String s2 = new String (S1.getbytes ("iso-8859-1"), "GBK");

Contact Us

The content source of this page is from Internet, which doesn't represent Alibaba Cloud's opinion; products and services mentioned on that page don't have any relationship with Alibaba Cloud. If the content of the page makes you feel confusing, please write us an email, we will handle the problem within 5 days after receiving your email.

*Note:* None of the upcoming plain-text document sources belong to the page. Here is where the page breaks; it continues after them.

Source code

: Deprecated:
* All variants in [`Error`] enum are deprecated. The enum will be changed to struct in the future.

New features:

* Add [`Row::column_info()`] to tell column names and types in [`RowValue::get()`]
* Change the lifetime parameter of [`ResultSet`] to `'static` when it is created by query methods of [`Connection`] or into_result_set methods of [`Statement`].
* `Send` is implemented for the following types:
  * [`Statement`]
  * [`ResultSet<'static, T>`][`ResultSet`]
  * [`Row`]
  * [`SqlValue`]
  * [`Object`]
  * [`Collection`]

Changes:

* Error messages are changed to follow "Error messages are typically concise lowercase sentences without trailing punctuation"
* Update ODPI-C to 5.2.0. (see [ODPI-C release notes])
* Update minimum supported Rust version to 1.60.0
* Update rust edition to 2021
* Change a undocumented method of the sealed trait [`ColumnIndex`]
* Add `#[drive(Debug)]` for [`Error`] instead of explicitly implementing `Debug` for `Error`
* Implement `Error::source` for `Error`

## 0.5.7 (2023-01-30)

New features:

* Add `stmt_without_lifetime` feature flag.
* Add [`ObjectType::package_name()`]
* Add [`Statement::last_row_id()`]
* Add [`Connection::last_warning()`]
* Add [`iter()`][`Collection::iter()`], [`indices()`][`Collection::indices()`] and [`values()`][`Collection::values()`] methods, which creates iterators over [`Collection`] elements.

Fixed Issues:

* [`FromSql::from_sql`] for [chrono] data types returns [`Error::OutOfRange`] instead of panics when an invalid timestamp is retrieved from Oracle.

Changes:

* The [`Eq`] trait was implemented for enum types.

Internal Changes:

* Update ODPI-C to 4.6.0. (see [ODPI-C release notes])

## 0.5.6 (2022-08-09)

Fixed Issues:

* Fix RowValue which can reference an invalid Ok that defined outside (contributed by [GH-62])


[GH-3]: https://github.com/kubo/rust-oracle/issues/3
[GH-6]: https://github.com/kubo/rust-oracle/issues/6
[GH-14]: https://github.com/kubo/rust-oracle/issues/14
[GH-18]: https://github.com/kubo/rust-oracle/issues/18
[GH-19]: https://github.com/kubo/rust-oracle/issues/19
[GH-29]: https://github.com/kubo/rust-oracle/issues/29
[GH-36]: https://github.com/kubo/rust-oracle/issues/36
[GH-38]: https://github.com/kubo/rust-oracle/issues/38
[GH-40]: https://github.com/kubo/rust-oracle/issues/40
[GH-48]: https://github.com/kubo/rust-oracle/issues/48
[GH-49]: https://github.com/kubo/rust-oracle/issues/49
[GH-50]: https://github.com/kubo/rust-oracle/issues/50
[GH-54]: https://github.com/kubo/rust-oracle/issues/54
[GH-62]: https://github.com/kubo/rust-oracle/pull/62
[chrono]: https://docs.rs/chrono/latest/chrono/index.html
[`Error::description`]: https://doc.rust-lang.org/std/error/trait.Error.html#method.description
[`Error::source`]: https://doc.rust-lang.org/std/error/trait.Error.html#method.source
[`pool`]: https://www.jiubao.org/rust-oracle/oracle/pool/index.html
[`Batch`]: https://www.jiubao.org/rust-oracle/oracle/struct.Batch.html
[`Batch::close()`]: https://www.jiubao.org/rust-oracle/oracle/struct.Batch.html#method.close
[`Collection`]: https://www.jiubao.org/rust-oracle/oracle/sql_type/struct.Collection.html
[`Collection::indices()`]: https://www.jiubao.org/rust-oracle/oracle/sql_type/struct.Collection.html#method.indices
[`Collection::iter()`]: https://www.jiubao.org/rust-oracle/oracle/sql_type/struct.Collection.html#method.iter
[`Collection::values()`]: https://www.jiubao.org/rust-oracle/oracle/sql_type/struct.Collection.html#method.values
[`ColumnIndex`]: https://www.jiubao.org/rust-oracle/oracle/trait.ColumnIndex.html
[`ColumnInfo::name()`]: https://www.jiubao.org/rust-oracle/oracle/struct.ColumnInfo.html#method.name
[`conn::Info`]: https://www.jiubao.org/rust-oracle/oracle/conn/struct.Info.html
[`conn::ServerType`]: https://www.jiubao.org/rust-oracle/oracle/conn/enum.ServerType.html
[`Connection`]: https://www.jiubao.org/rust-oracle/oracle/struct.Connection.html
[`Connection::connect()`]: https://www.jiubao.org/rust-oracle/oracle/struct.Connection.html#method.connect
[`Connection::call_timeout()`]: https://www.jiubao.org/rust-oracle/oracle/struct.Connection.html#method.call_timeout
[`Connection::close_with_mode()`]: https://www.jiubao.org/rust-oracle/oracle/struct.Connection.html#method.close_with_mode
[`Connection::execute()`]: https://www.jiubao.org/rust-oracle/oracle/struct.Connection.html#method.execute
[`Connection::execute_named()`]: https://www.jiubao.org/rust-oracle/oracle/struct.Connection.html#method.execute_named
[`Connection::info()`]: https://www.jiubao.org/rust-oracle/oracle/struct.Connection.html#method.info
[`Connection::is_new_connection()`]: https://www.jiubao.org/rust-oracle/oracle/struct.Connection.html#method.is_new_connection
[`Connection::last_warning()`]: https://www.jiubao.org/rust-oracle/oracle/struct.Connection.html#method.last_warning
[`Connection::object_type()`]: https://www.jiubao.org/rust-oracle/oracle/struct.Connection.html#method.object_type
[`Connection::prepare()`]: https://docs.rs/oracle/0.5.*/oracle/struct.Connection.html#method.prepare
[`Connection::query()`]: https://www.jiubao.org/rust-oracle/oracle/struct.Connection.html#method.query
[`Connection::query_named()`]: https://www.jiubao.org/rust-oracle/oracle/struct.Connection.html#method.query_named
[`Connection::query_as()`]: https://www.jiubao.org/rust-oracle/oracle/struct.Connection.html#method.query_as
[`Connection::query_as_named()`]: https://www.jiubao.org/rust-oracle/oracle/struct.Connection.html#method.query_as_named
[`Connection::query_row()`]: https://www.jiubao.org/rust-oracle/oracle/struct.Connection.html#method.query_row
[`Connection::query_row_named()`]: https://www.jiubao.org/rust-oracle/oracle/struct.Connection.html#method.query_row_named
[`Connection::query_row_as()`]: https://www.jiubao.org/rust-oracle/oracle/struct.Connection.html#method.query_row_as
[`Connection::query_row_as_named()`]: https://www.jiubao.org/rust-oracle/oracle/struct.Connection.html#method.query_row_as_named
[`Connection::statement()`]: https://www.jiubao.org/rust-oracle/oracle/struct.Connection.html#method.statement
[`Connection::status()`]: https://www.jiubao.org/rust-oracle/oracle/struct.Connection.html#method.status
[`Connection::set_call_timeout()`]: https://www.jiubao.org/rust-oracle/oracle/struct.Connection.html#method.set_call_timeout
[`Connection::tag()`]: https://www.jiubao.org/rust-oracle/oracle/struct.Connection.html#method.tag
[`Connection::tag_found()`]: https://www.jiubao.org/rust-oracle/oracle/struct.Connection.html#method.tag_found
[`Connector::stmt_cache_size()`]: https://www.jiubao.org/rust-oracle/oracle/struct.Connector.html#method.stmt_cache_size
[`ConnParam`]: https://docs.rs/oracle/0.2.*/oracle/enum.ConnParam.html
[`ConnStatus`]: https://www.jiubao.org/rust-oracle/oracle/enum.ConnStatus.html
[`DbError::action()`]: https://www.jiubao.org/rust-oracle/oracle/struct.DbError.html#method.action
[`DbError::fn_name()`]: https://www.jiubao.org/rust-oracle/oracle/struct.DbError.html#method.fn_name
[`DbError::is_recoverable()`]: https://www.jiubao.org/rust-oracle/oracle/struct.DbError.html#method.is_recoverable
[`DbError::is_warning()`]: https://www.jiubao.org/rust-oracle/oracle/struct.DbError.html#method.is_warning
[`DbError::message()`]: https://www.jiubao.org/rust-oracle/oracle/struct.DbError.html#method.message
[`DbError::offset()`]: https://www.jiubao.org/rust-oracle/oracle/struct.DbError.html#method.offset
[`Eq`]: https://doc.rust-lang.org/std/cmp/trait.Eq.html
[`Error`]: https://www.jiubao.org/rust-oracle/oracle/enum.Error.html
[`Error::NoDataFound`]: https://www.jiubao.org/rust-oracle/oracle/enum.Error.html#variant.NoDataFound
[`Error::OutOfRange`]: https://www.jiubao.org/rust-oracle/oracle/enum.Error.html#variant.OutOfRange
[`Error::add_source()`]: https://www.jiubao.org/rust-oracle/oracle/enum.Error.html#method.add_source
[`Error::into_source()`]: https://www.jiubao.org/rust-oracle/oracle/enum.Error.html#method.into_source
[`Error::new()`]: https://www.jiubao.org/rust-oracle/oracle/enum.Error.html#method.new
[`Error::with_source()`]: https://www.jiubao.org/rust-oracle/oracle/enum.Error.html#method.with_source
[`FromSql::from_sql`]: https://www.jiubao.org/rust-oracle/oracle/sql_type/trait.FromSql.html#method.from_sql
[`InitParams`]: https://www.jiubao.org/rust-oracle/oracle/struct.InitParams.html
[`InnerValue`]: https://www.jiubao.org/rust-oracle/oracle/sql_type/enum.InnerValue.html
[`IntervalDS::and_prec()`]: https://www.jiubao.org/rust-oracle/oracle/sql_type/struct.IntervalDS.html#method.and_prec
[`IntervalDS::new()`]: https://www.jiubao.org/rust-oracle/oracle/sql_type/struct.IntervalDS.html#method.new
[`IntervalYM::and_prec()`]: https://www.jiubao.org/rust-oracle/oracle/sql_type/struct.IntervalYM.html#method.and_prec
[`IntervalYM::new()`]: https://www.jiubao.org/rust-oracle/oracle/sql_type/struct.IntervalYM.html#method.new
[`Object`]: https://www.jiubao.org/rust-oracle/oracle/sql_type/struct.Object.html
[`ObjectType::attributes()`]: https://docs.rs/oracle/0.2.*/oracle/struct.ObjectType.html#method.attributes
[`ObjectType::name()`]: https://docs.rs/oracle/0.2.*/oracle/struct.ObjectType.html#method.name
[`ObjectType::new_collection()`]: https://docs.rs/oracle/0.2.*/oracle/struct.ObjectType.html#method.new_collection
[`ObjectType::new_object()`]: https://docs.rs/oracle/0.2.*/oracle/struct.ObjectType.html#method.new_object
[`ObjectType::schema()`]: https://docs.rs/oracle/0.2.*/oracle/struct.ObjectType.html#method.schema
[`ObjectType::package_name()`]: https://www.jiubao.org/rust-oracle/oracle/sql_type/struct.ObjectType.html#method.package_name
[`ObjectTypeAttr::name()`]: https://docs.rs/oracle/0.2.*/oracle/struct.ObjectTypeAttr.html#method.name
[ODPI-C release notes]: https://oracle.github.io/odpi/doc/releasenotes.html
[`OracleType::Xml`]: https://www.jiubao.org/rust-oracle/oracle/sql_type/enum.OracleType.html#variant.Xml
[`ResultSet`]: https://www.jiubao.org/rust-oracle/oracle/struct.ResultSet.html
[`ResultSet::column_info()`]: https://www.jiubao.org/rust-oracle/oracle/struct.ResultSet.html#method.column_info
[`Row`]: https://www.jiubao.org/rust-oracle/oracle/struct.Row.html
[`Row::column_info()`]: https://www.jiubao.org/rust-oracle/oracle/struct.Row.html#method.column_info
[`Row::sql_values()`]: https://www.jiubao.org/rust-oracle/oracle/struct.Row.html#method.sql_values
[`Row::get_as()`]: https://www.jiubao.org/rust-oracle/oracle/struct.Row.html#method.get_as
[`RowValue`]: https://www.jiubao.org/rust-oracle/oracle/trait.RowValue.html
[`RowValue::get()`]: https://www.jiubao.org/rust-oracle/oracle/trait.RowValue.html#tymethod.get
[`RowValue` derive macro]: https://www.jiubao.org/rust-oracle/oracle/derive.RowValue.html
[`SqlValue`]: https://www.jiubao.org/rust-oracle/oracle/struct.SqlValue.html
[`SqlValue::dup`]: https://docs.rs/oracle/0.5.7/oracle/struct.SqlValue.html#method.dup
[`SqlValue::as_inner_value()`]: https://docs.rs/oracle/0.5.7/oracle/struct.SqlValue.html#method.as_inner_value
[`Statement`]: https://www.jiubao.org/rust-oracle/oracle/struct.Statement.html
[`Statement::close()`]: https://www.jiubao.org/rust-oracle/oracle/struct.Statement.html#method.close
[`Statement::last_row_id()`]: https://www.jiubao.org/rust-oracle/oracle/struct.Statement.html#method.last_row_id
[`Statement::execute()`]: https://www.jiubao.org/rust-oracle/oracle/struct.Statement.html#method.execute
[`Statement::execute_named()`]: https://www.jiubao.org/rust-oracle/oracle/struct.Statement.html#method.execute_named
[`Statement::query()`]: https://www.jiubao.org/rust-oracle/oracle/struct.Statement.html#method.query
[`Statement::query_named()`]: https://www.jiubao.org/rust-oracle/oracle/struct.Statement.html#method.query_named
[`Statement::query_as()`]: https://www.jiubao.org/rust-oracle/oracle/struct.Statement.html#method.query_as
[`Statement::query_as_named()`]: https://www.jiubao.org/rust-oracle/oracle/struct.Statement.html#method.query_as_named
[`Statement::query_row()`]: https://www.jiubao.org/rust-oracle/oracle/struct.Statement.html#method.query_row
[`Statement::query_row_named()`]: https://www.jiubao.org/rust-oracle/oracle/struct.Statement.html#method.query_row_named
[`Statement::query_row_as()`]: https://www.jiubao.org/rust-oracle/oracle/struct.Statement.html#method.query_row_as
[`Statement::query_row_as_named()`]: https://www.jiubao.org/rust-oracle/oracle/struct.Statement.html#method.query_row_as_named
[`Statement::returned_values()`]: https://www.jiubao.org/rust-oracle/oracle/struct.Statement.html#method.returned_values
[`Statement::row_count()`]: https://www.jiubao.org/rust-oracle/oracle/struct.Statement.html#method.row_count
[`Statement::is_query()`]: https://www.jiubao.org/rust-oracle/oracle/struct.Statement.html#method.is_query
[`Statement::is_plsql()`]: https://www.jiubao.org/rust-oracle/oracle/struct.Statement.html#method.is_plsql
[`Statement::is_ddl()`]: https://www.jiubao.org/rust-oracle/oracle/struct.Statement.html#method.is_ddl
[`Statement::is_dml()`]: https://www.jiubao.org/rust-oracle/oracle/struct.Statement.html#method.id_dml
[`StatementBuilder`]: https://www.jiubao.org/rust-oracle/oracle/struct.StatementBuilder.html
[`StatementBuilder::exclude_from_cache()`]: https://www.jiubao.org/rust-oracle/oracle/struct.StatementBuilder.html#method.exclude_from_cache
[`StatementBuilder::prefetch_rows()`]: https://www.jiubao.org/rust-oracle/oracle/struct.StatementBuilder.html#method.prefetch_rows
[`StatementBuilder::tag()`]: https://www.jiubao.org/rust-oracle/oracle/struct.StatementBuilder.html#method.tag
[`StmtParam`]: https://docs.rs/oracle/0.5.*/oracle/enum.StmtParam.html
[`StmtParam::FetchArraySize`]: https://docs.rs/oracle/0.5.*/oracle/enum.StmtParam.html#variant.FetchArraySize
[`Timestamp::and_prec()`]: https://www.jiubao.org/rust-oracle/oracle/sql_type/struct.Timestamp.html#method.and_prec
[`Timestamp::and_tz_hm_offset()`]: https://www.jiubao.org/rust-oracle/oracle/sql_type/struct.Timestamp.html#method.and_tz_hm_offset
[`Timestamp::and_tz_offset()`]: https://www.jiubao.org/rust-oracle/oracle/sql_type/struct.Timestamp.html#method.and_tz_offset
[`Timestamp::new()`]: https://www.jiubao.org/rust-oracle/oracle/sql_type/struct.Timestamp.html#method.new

If you find any instances of plagiarism from the community, please send an email to: info-contact@alibabacloud.com and provide relevant evidence. A staff member will contact you within 5 working days.

A Free Trial That Lets You Build Big!

Start building with 50+ products and up to 12 months usage for Elastic Compute Service

  • Sales Support

    1 on 1 presale consultation

  • After-Sales Support

    24/7 Technical Support 6 Free Tickets per Quarter Faster Response

  • Alibaba Cloud offers highly flexible support services tailored to meet your exact needs.